Left to my own devices, I would have refused the meds-and did so for the first two days I was back on the ward. If I'm in crisis, I don't want just anyone treating me: ideally that peer would have the CPRP designation [certified psychiatric rehabilitation professional]. T
The second time I was on the ward, as soon as I began taking the meds, I quickly became embarrassed I landed in the hospital again. So I marched up to the nurses station one night to talk to the woman about this. She wouldn't listen and told me, "Talk to your therapist about it in the morning."
Though that certainly wasn't unethical behavior, her comment showed a lack of compassion and her unwillingness to give comfort. I was on the ward for a total of two weeks that summer and most likely discharged right away because I had no health insurance. Plus I had to return to my job which my boss lobbied to keep open for me although management wanted to boot me out.
I will refer back to Ms. Dolan's vacation analogy. I could see the benefit of respite care if the word crisis was not used as a modifier in the same sentence. All of us, whether diagnosed with a mental illness or not, experience times of stress to a greater degree than is routine. So if a peer couldn't afford a vacation to Bermuda and needed a place to chill out for awhile, respite care makes sense.
In my own life, I have the option of traveling to Virginia to visit a friend who wants to show me Old Town and various historic sites. The cost: free lodging in his spare bedroom and money for the train, restaurants and souvenirs.

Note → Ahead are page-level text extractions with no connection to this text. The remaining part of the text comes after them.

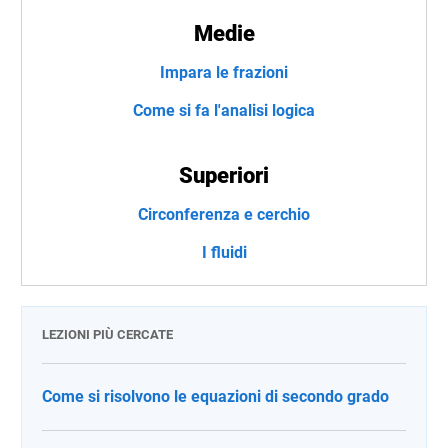
Medie
Impara le frazioni
Come si fa l'analisi logica
Superiori
Circonferenza e cerchio
I fluidi
LEZIONI PIÙ CERCATE
Come si risolvono le equazioni di secondo grado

Lastly, respite care might be an alternative if a psychiatrist in the community had instituted a cross-titer from one drug to another for a patient. As long as you have been stable on the outside, there is often no reason to be admitted to a hospital to execute a medication change. So respite care woulc smooth out the bumps while a patient adjusts to the new medication.
As for me, I'm getting on that train to Virginia in April.